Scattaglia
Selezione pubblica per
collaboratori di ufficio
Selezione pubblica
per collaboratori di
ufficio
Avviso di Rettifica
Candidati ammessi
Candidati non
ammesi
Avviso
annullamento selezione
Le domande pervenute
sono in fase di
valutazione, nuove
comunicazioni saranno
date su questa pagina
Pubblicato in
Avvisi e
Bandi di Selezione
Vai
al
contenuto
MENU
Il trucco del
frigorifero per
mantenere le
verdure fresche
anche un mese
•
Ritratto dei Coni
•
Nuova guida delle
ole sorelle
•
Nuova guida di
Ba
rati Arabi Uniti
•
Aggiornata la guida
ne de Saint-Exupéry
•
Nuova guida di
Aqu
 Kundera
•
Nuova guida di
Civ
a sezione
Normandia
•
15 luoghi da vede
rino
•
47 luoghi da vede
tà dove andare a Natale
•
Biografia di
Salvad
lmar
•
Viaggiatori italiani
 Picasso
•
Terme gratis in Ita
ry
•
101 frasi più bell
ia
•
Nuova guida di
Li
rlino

|---|

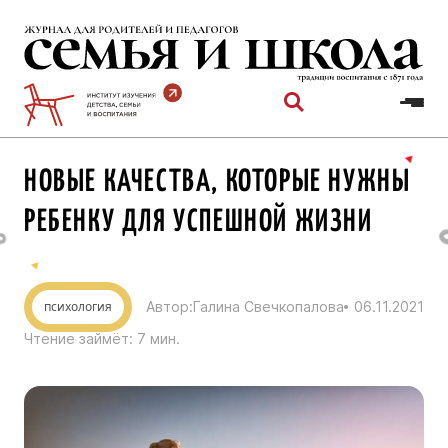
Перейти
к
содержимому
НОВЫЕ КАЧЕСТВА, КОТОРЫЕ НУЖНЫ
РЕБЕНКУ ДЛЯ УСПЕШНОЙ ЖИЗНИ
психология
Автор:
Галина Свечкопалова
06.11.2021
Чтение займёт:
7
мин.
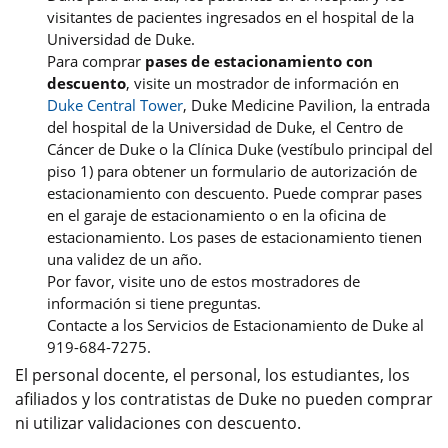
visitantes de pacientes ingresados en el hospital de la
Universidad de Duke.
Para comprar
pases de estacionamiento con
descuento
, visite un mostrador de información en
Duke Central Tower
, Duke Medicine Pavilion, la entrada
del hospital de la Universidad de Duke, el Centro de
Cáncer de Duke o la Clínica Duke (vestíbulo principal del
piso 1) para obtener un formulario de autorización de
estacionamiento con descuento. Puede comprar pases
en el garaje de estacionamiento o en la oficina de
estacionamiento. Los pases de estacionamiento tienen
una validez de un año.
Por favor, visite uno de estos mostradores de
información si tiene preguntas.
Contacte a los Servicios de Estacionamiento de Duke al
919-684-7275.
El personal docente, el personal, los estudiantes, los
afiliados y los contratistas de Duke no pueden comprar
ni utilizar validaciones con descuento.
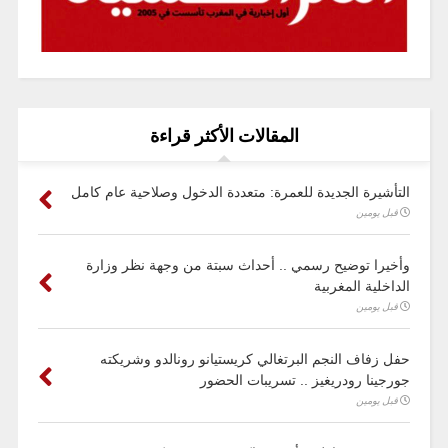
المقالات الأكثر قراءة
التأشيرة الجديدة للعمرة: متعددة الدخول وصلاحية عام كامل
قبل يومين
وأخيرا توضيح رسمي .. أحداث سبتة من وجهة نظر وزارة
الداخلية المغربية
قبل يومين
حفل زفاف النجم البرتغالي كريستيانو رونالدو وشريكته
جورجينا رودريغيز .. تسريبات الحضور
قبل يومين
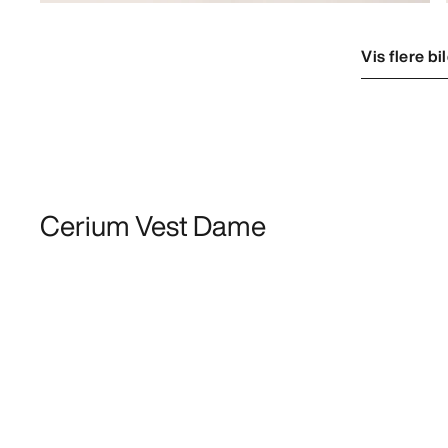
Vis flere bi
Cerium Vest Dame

|---|

## What you are asked to do
In the records, which lines use the word "información"? Report them.

## Exercise answer
, visite un mostrador de información en
información si tiene preguntas.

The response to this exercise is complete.